## Problem requirements
Look through the data below for the line with "Table 2. Ultrasonographic", and transcribe it exactly together with each line after it up to and including the line with "Table 20. Economic". Give nothing else.
BEGIN Data extract
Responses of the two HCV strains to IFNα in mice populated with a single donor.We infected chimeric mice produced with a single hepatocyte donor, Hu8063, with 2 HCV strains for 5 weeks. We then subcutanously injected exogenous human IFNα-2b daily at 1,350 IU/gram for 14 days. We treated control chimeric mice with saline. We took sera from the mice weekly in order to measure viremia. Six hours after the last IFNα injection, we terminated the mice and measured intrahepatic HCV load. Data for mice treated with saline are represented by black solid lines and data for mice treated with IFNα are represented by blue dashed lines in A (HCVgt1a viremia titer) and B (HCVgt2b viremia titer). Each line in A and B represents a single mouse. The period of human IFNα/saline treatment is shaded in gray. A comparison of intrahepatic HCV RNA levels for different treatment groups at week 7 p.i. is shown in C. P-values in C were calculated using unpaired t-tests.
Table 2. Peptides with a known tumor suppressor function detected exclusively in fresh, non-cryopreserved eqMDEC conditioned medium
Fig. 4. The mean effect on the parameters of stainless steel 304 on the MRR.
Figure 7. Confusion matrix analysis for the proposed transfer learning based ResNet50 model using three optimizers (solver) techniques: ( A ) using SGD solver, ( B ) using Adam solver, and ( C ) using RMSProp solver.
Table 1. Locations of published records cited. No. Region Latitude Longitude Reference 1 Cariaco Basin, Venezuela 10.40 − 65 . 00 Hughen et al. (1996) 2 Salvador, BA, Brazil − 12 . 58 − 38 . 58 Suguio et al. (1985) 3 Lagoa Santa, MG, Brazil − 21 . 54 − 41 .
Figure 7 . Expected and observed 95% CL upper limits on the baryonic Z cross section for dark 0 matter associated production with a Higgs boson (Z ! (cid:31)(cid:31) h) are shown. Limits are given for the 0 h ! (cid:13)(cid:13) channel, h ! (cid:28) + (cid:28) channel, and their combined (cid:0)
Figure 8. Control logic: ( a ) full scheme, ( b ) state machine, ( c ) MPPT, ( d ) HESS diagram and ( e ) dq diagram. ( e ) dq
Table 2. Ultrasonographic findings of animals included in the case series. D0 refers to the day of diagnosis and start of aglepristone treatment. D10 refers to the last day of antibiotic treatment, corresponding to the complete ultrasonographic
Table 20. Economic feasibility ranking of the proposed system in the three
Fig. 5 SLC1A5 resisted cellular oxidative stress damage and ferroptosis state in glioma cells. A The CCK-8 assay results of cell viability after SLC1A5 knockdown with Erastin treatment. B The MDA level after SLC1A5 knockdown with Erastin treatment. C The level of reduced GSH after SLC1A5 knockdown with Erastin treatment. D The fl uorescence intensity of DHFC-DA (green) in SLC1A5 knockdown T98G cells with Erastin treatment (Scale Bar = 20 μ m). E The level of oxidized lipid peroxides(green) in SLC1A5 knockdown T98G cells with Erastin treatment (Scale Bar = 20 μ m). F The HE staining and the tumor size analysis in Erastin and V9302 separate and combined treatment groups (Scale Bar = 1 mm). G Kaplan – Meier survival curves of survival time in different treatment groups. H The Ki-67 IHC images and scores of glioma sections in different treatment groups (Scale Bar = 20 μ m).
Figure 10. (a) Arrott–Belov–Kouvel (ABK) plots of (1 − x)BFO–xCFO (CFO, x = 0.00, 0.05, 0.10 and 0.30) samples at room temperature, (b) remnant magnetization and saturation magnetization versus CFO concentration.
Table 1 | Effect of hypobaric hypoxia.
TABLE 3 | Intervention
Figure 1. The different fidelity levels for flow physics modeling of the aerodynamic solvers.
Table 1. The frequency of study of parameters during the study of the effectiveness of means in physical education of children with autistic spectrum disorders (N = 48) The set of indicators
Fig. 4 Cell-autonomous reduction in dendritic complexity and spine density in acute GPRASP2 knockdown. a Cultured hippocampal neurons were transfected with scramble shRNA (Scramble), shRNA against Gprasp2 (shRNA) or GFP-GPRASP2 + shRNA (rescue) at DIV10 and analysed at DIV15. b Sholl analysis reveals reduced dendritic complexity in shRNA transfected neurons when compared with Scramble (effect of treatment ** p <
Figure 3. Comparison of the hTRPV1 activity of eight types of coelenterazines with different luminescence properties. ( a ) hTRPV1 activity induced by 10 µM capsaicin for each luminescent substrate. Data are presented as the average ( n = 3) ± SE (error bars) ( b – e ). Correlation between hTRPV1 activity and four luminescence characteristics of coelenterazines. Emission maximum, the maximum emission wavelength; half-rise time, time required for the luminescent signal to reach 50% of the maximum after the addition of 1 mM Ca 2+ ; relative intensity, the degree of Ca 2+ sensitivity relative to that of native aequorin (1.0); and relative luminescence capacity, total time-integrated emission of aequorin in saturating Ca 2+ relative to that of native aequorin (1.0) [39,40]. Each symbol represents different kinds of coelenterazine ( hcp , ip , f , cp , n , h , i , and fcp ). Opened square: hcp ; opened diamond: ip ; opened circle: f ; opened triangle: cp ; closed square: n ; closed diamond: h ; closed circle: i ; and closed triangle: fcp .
END Data extract
## Output for this task
Table 2. Ultrasonographic findings of animals included in the case series. D0 refers to the day of diagnosis and start of aglepristone treatment. D10 refers to the last day of antibiotic treatment, corresponding to the complete ultrasonographic
Table 20. Economic feasibility ranking of the proposed system in the three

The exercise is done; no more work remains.